§ EXERCISE GOAL
Could you transcribe every entry below exactly, leaving out the pictures?

DATA FOR THIS EXERCISE section start

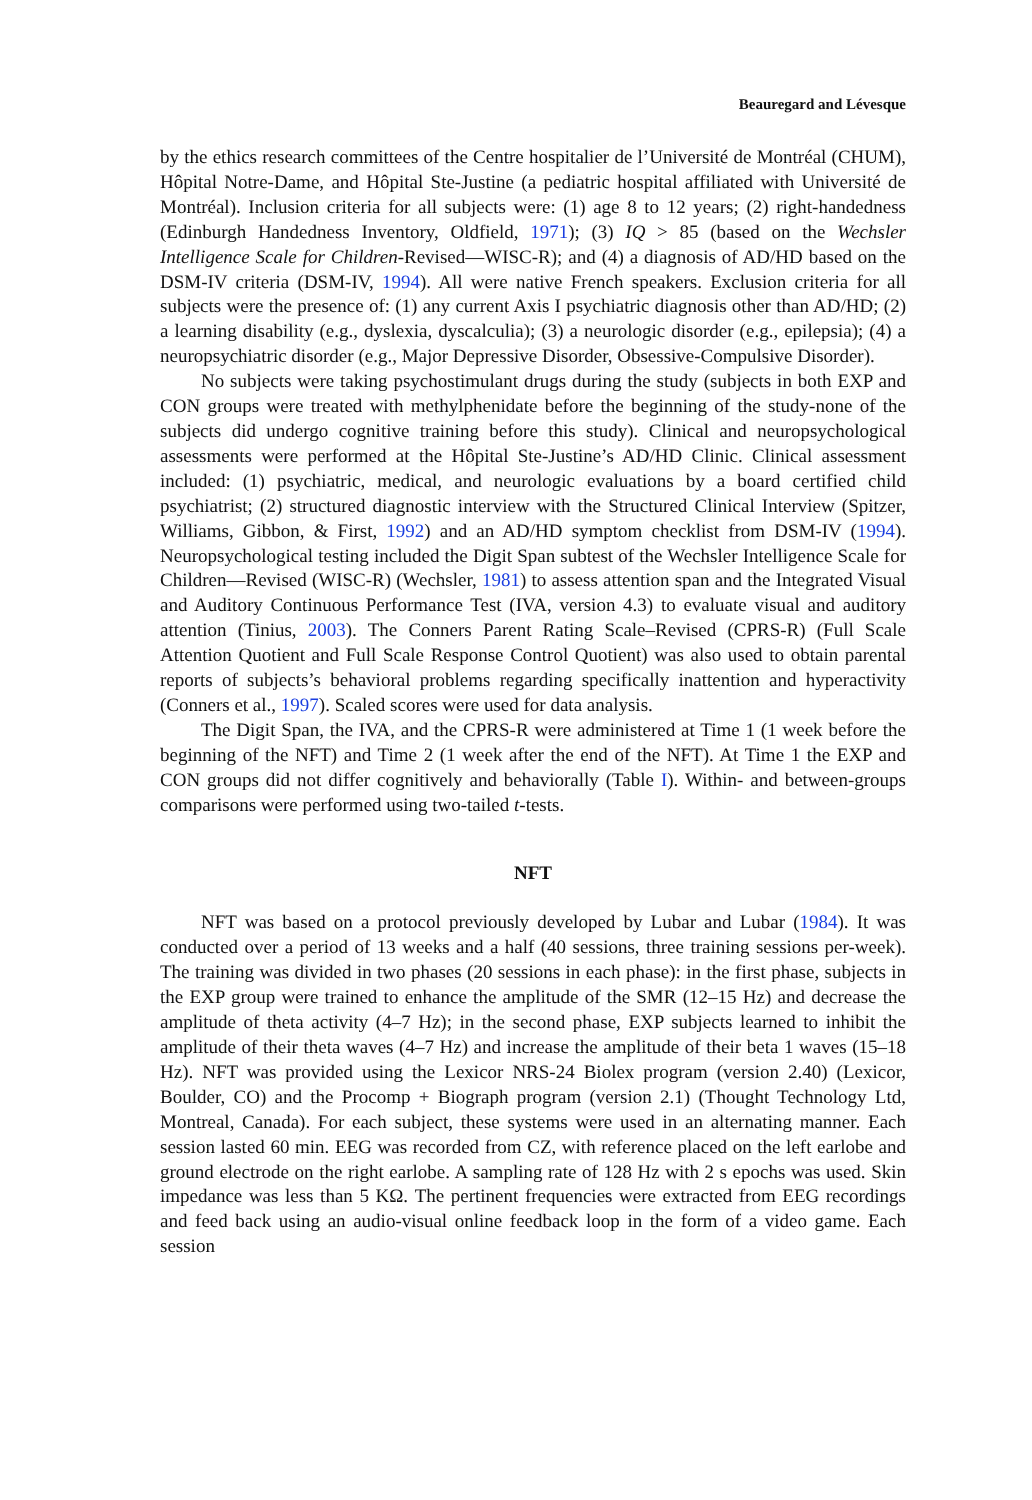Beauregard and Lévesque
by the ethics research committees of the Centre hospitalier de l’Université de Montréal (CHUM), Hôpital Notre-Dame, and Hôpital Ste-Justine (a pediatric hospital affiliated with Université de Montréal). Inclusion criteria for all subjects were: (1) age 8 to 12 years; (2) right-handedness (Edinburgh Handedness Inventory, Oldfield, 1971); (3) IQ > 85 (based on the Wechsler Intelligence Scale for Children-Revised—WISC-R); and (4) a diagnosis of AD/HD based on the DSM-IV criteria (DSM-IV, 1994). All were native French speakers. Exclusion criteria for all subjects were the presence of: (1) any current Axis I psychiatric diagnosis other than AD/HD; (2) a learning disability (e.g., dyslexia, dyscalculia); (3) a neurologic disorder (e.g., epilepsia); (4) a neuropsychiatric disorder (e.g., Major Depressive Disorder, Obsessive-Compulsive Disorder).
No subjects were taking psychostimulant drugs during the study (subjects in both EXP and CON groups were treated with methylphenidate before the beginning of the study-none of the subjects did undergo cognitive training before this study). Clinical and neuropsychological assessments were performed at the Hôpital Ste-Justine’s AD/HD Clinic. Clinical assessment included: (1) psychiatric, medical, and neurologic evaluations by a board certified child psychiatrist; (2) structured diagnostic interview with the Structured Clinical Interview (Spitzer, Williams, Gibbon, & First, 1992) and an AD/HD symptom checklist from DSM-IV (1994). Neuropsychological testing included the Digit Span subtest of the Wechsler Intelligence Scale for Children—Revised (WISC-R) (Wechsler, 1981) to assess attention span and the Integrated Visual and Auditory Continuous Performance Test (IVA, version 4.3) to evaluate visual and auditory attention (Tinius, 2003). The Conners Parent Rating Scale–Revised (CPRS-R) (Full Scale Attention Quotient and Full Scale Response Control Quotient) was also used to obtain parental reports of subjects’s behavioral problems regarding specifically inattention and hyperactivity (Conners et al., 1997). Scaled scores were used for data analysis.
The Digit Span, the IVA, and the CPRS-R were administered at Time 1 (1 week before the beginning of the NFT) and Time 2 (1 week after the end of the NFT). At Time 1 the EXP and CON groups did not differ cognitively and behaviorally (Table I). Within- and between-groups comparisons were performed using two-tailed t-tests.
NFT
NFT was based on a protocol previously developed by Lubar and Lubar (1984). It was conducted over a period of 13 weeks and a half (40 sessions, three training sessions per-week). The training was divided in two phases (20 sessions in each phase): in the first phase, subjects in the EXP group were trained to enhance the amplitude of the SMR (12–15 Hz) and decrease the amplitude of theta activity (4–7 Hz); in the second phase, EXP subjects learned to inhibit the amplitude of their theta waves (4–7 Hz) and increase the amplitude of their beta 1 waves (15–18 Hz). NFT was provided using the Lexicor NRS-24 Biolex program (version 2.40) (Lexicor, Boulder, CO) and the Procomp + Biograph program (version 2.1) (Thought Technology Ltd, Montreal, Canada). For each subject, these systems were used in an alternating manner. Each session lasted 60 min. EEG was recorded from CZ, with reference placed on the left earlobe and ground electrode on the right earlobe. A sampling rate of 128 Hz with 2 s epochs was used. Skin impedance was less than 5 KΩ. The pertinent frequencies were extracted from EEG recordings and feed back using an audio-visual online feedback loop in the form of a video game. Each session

DATA FOR THIS EXERCISE section end

§ ANSWER TO THIS TASK
Beauregard and Lévesque
by the ethics research committees of the Centre hospitalier de l’Université de Montréal (CHUM), Hôpital Notre-Dame, and Hôpital Ste-Justine (a pediatric hospital affiliated with Université de Montréal). Inclusion criteria for all subjects were: (1) age 8 to 12 years; (2) right-handedness (Edinburgh Handedness Inventory, Oldfield, 1971); (3) IQ > 85 (based on the Wechsler Intelligence Scale for Children-Revised—WISC-R); and (4) a diagnosis of AD/HD based on the DSM-IV criteria (DSM-IV, 1994). All were native French speakers. Exclusion criteria for all subjects were the presence of: (1) any current Axis I psychiatric diagnosis other than AD/HD; (2) a learning disability (e.g., dyslexia, dyscalculia); (3) a neurologic disorder (e.g., epilepsia); (4) a neuropsychiatric disorder (e.g., Major Depressive Disorder, Obsessive-Compulsive Disorder).
No subjects were taking psychostimulant drugs during the study (subjects in both EXP and CON groups were treated with methylphenidate before the beginning of the study-none of the subjects did undergo cognitive training before this study). Clinical and neuropsychological assessments were performed at the Hôpital Ste-Justine’s AD/HD Clinic. Clinical assessment included: (1) psychiatric, medical, and neurologic evaluations by a board certified child psychiatrist; (2) structured diagnostic interview with the Structured Clinical Interview (Spitzer, Williams, Gibbon, & First, 1992) and an AD/HD symptom checklist from DSM-IV (1994). Neuropsychological testing included the Digit Span subtest of the Wechsler Intelligence Scale for Children—Revised (WISC-R) (Wechsler, 1981) to assess attention span and the Integrated Visual and Auditory Continuous Performance Test (IVA, version 4.3) to evaluate visual and auditory attention (Tinius, 2003). The Conners Parent Rating Scale–Revised (CPRS-R) (Full Scale Attention Quotient and Full Scale Response Control Quotient) was also used to obtain parental reports of subjects’s behavioral problems regarding specifically inattention and hyperactivity (Conners et al., 1997). Scaled scores were used for data analysis.
The Digit Span, the IVA, and the CPRS-R were administered at Time 1 (1 week before the beginning of the NFT) and Time 2 (1 week after the end of the NFT). At Time 1 the EXP and CON groups did not differ cognitively and behaviorally (Table I). Within- and between-groups comparisons were performed using two-tailed t-tests.
NFT
NFT was based on a protocol previously developed by Lubar and Lubar (1984). It was conducted over a period of 13 weeks and a half (40 sessions, three training sessions per-week). The training was divided in two phases (20 sessions in each phase): in the first phase, subjects in the EXP group were trained to enhance the amplitude of the SMR (12–15 Hz) and decrease the amplitude of theta activity (4–7 Hz); in the second phase, EXP subjects learned to inhibit the amplitude of their theta waves (4–7 Hz) and increase the amplitude of their beta 1 waves (15–18 Hz). NFT was provided using the Lexicor NRS-24 Biolex program (version 2.40) (Lexicor, Boulder, CO) and the Procomp + Biograph program (version 2.1) (Thought Technology Ltd, Montreal, Canada). For each subject, these systems were used in an alternating manner. Each session lasted 60 min. EEG was recorded from CZ, with reference placed on the left earlobe and ground electrode on the right earlobe. A sampling rate of 128 Hz with 2 s epochs was used. Skin impedance was less than 5 KΩ. The pertinent frequencies were extracted from EEG recordings and feed back using an audio-visual online feedback loop in the form of a video game. Each session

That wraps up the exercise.